The answer is that Facebook is probably not going to make an informed society the center of its work – otherwise, it would have taken steps to create its own news, with its own editorial staff. According to Jarvis, to dialogue with these technological companies is however a categorical imperative. Sooner or later, Facebook, Google, and the others – he explains – will realize that news is not just content to be shared by its users, but that journalism entails precise obligations. At the same time, journalism will understand that it should reciprocate social media with he same interest. “Facebook, Google, Twitter, Snapchat, Apple, Amazon…. We need to build bridges or we will be left as islands.”
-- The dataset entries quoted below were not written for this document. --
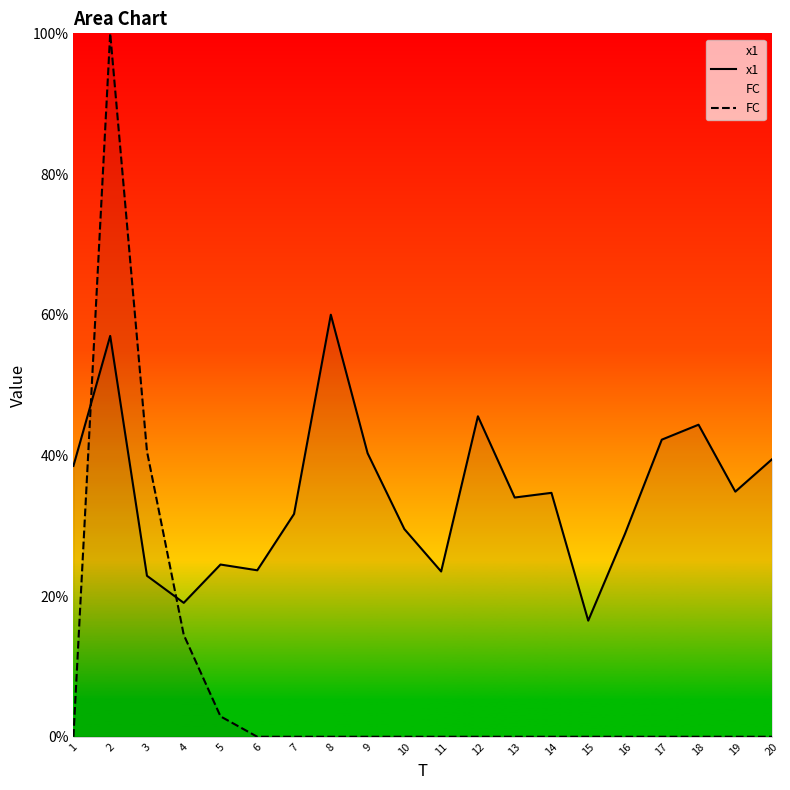

Does the chart display data point markers on the line(s)?

No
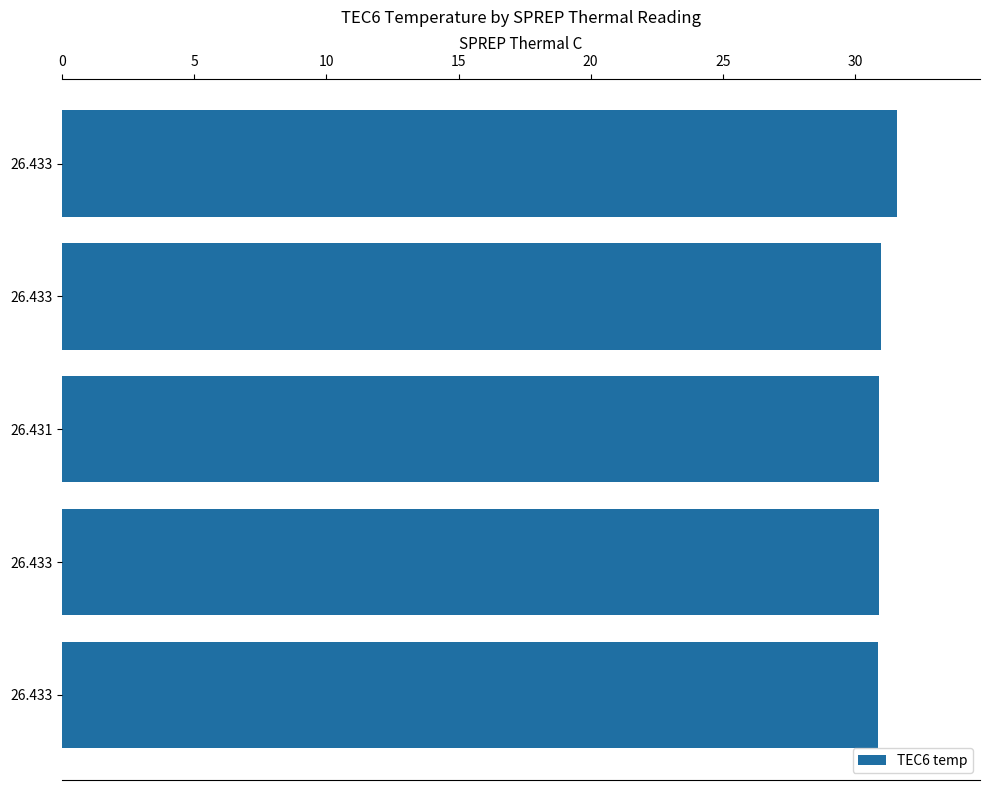

What is the average value?

31.1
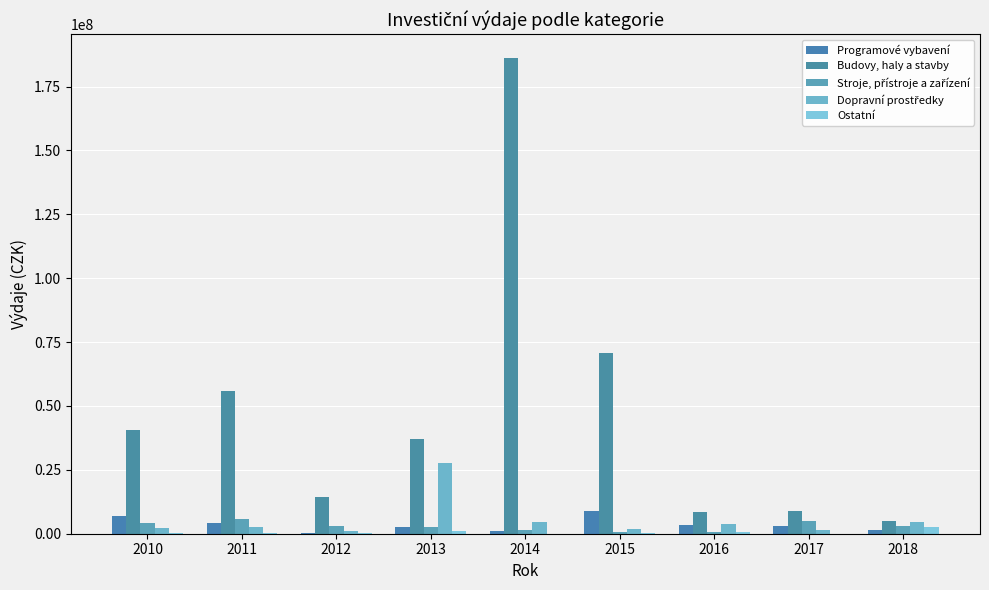

What is the difference between the Stroje, přístroje a zařízení values at 2014 and 2017?

3490000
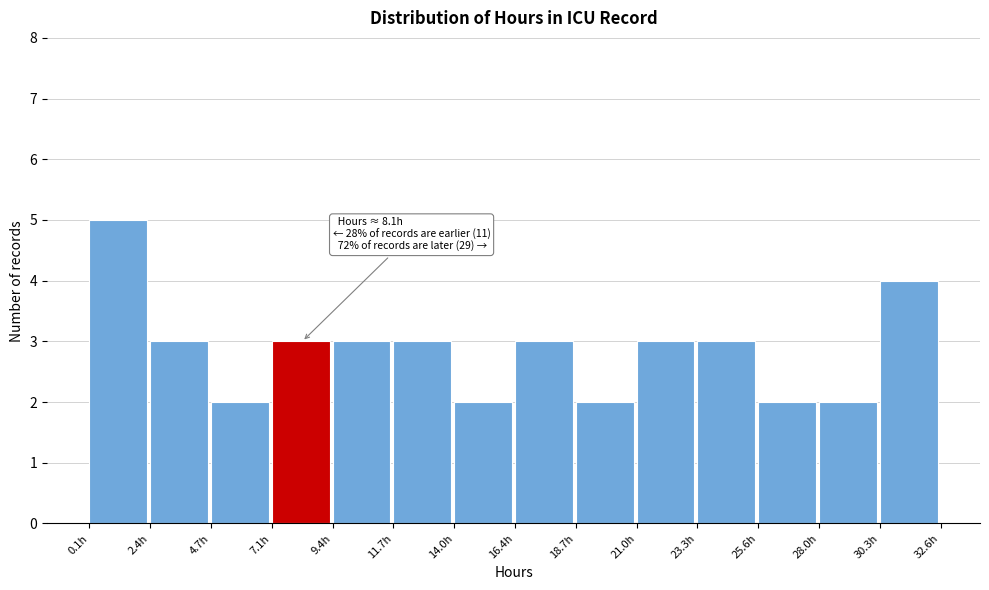

Which range on the x-axis has the tallest bar?

0.0 to 2.5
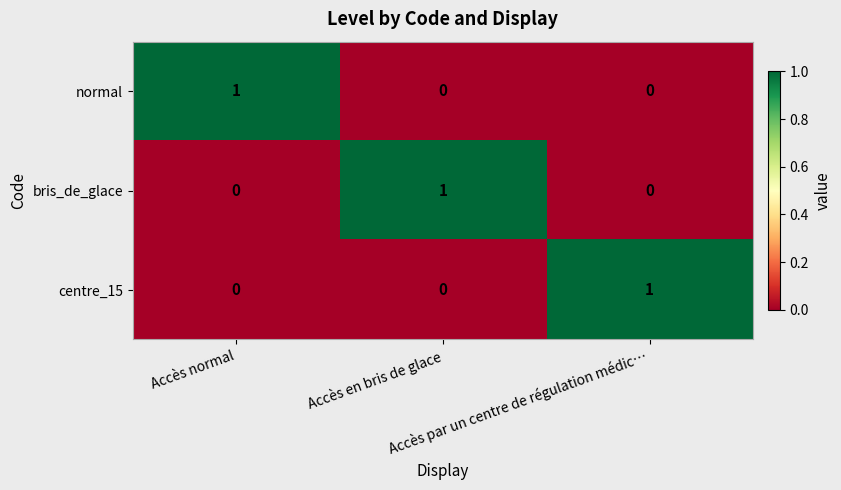

At how many categories does at least one series exceed 0?

3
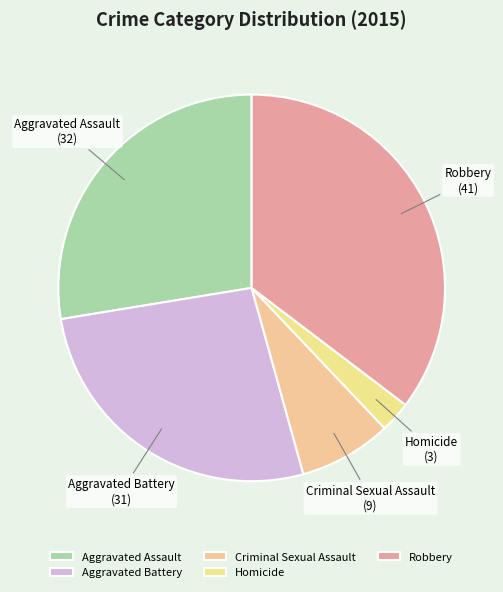

True or false: Criminal Sexual Assault accounts for 8% of the total.

True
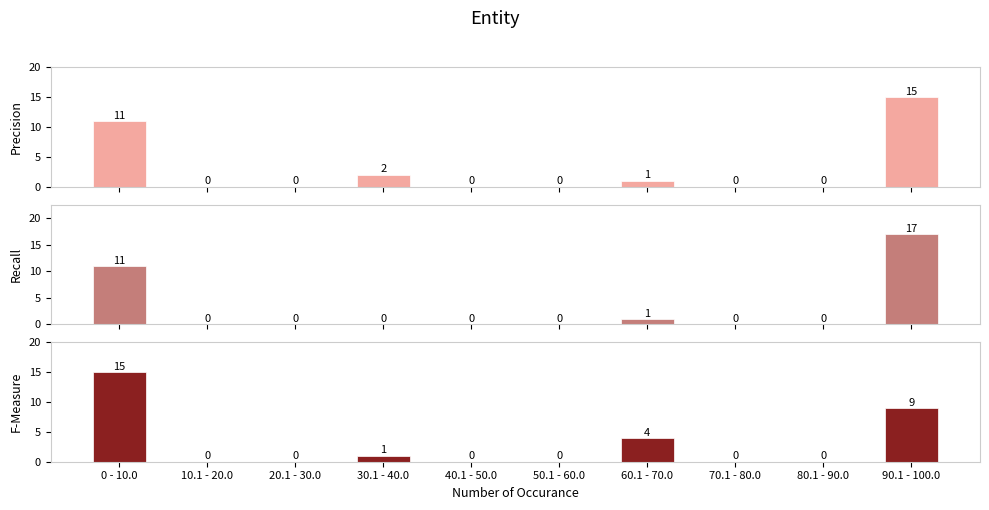

What is the maximum value shown in the chart?

17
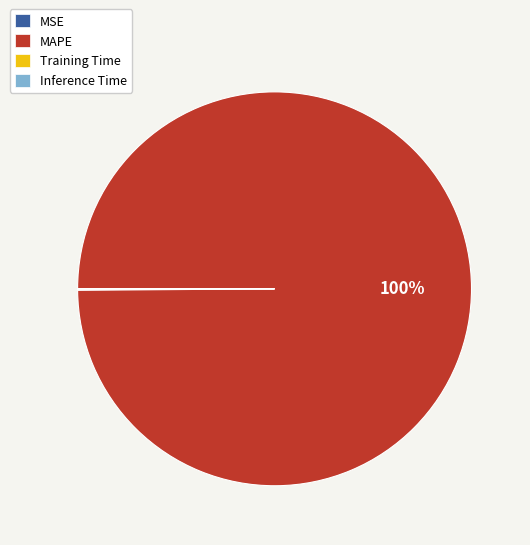

What percentage is the MAPE slice, to the nearest percent?

100%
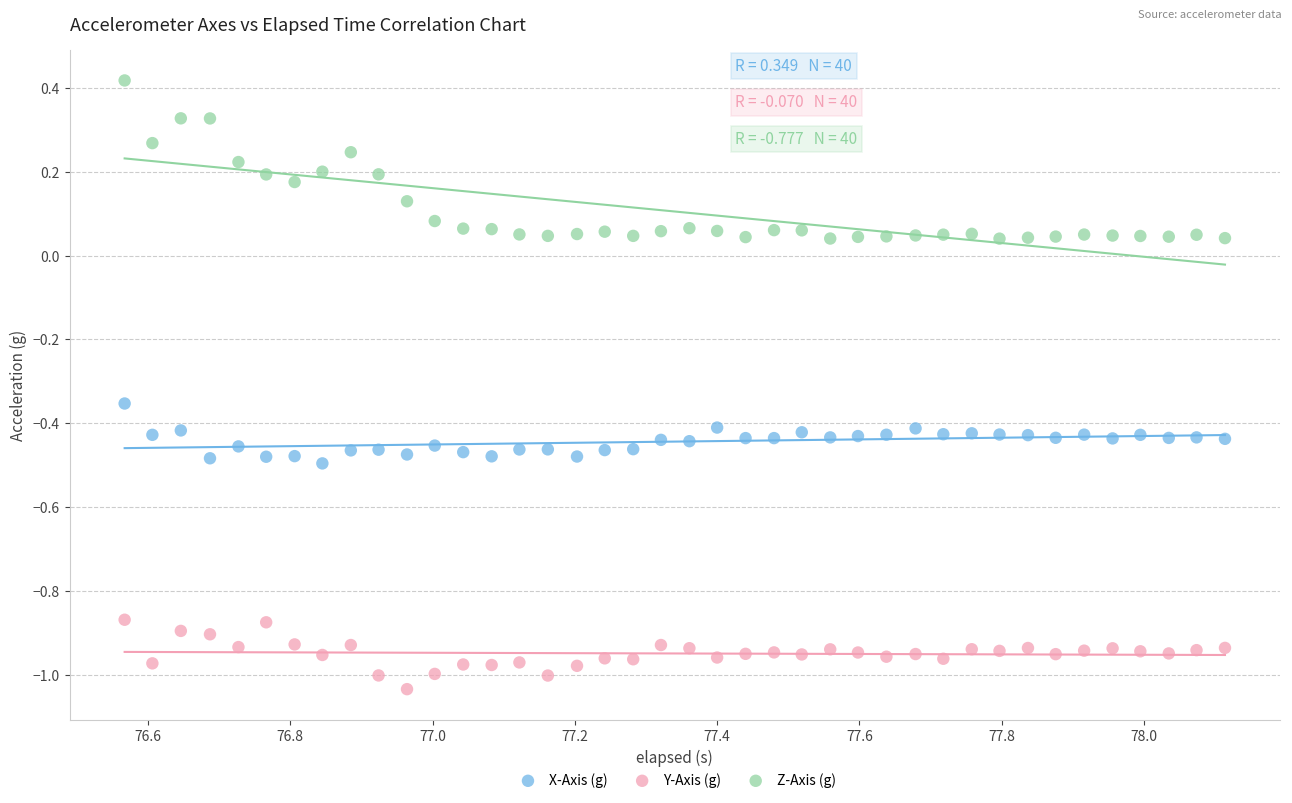

Across all data points, what is the range of X values (max minus min)?

1.5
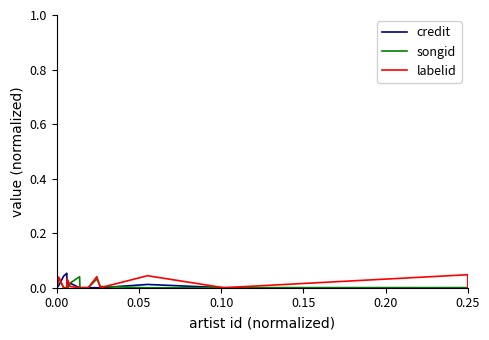

The value of credit at 14 is 0.0. True or false?

True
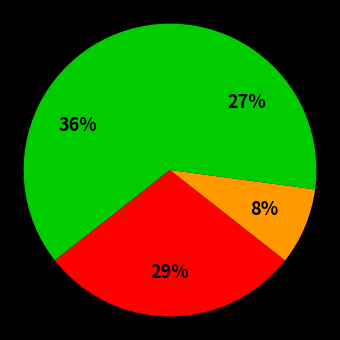

Which category has the smallest portion of the pie?

Criminal Sexual Assault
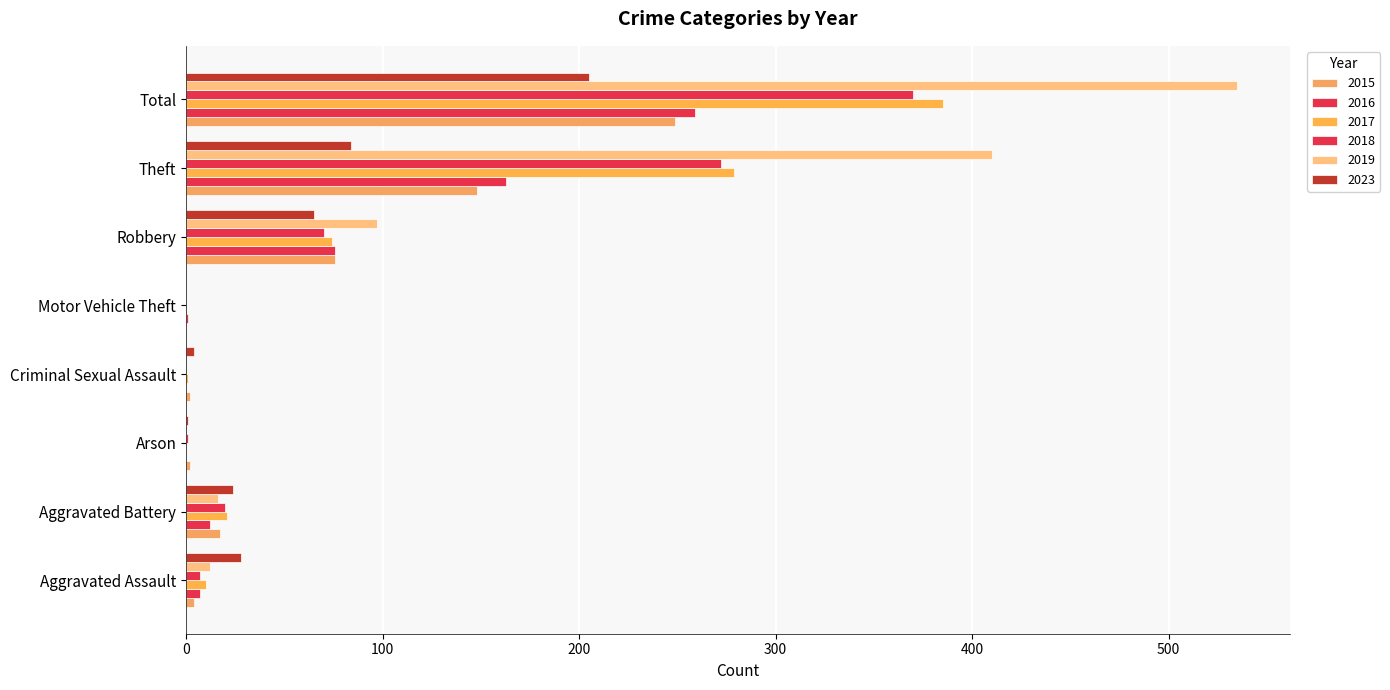

How many series are shown in this chart?

6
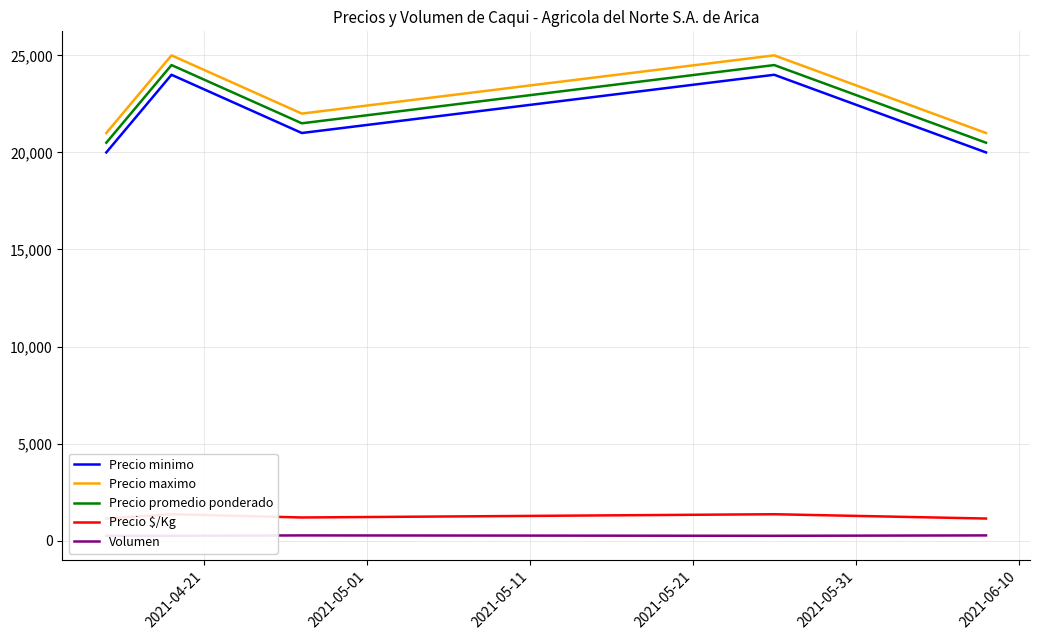

What is the lowest value of the Precio minimo series?

20000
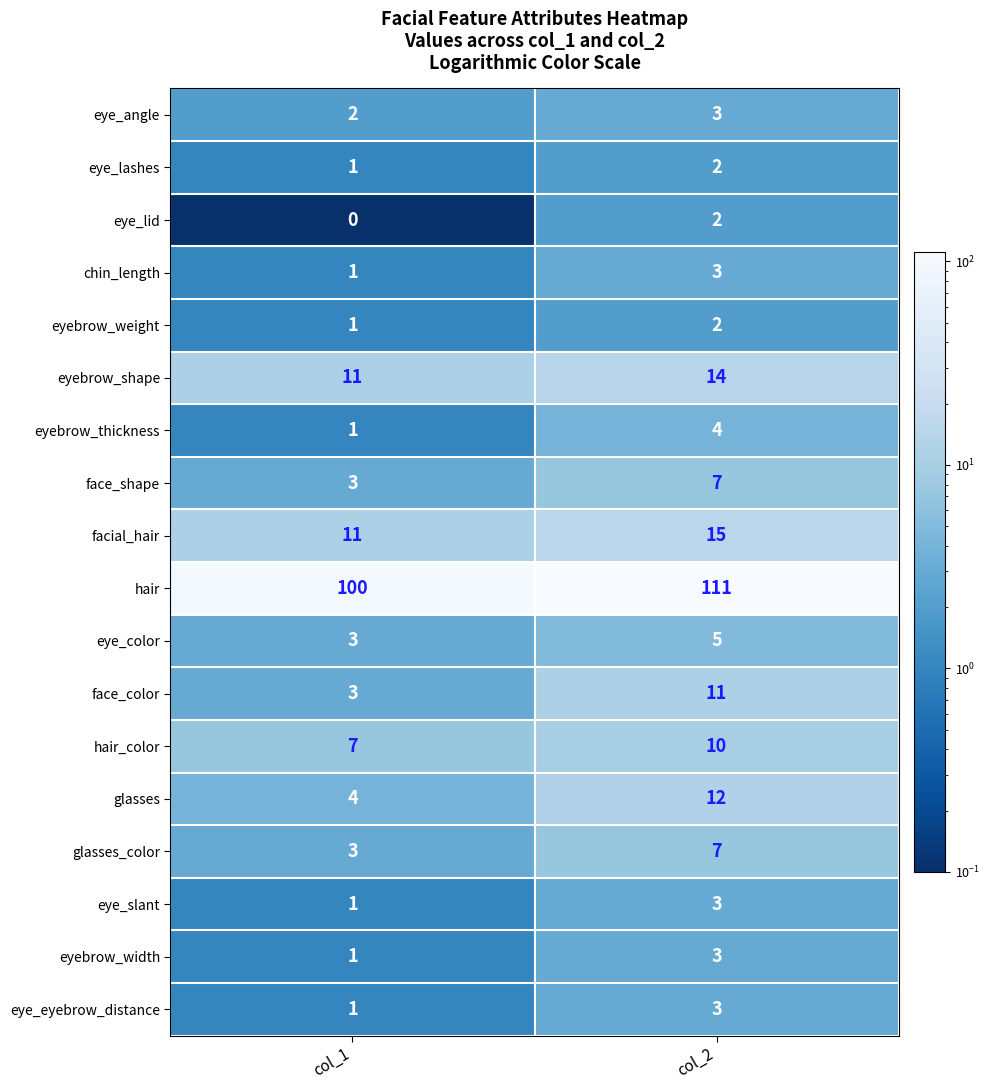

What is the difference between the highest and lowest values at col_1?

100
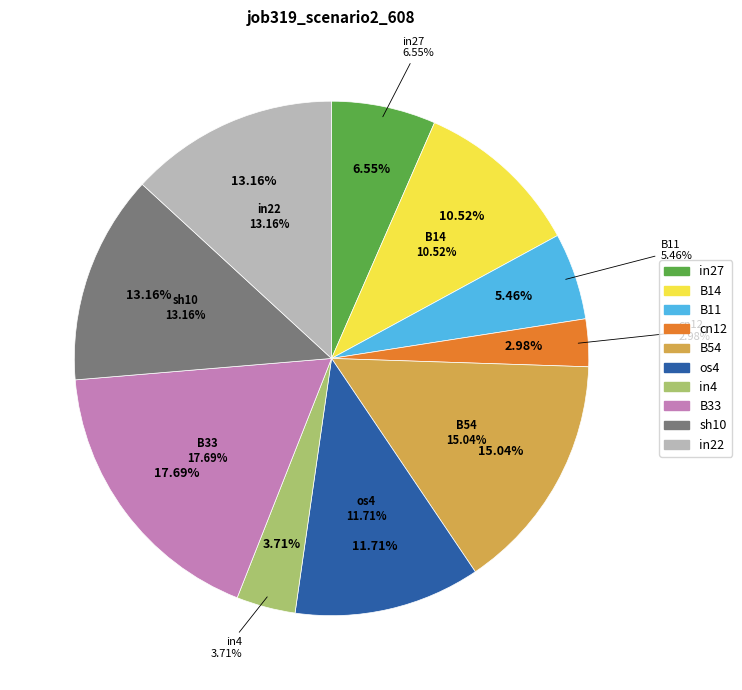

What is the smallest slice in the pie chart?

cn12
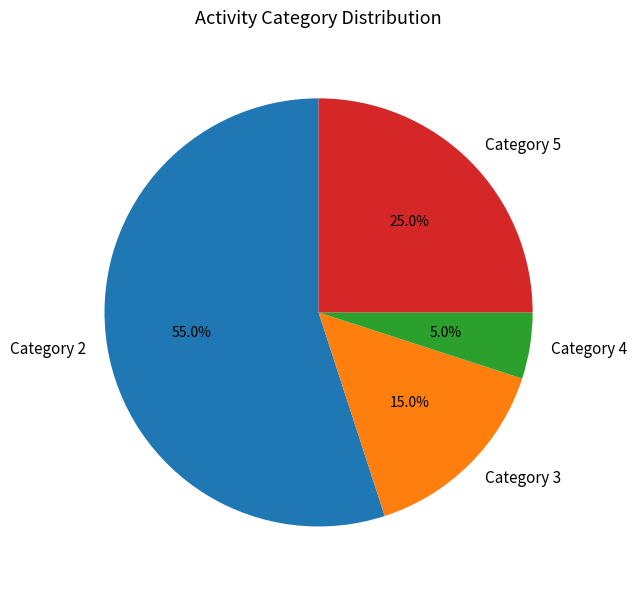

To the nearest percent, what is the combined percentage of Category 4 and Category 2?

60%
In the last few days, for example, the New York Times has launched the first live alerts on WhatsApp (the topic of journalism and WhatsApp was previously discussed here). The newspaper is following the Pope’s trip in South America, updating readers – who subscribed to the service sending the text “POPE” to a predefined number – on the quotes of the Pope and his journey. It is difficult to know the real number of readers, and it is too early to say whether the experiment will be a success, NYT told Madeline Welsh of NiemanLab, but the fact that WhatsApp has about 800 million monthly active users worldwide means at least trying to find a way to reach them.

How is the TV?

Reading data on the use of mobile, which is continuously growing especially for receiving news, it is no surprise that an old print publication is experimenting with this type of tool as much as possible. According to numerous indications, the mobile seems definitely to be the direction users are shifting towards as the future of media. According to a search of Miner & Co. published this week on AdAge, for example, TV is not the preferred “screen” by children who have access to tablets and smartphones. More than 57% of parents reached by the survey stated they prefer their child watches videos on one of these devices rather than on television.

The research, however, became public the same week in which – according to the Guardian – the BBC was considering moving its news channel onto the Internet, closing the television one. “The BBC News channel is the most watched 24-hour news channel in the UK, reaching 8.6 million adults each week. But like TV news more widely, the channel’s reach has fallen over the last three years,” said news director James Harding, explaining that the new technology, and tools such as social media, are considered a major cause of this trend. “This represents an opportunity as exciting as the launch of 24-hour news in 1997 and will force the BBC to think how best we reach people.”